Excerpted records:
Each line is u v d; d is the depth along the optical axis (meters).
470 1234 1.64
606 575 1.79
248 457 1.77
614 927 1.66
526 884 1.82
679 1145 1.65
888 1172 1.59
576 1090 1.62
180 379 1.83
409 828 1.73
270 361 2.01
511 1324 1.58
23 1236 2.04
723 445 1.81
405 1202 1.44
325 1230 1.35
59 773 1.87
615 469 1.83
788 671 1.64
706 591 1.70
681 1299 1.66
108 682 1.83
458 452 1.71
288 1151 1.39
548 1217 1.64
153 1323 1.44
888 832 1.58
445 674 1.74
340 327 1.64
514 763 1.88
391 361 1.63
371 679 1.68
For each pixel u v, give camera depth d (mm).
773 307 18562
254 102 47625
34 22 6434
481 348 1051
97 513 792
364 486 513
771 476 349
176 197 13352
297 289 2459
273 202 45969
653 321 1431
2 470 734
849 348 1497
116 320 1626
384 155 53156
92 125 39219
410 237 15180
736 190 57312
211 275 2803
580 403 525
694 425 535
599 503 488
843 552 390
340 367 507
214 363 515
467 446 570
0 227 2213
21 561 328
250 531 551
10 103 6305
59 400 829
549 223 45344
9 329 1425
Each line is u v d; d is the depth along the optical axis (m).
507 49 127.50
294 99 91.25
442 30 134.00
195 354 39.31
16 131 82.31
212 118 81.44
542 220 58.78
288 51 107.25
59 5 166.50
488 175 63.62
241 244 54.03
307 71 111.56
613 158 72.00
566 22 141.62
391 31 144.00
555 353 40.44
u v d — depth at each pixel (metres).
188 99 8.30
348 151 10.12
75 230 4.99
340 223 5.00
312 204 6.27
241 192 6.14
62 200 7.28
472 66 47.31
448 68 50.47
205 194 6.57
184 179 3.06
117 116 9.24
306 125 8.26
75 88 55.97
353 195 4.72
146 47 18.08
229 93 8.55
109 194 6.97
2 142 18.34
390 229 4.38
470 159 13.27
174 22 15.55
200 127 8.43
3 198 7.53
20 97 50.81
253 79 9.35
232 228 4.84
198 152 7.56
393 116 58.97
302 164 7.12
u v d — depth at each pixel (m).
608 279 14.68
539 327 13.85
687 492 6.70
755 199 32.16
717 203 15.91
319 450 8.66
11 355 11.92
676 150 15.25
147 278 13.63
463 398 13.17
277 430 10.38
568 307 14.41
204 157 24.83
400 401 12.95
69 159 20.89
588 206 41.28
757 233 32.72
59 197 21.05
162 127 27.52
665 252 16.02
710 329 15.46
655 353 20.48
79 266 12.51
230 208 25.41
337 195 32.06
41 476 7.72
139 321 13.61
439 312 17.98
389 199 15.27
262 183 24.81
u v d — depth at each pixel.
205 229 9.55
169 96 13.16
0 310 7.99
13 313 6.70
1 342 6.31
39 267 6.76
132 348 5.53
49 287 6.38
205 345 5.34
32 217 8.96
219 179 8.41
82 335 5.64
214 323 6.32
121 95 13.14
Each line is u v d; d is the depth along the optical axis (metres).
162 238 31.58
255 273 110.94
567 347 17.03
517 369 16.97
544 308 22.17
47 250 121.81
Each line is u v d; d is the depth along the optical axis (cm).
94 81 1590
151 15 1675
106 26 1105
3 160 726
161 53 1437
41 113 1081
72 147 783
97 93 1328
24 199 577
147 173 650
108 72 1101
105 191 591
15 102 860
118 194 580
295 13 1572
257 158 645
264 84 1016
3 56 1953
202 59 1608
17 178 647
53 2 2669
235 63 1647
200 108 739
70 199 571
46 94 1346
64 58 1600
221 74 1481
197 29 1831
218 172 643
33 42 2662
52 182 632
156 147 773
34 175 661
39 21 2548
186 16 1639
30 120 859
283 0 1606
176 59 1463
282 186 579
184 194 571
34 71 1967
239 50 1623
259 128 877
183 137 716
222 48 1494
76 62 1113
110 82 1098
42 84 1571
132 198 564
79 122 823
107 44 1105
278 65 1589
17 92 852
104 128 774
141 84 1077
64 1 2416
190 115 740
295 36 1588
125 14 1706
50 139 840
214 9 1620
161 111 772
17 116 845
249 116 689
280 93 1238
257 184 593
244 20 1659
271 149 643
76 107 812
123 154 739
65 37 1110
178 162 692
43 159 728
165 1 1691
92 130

What to do: Please give a count of the lines in the records where the word "pixel" occurs, with nothing besides it.

Task response: 4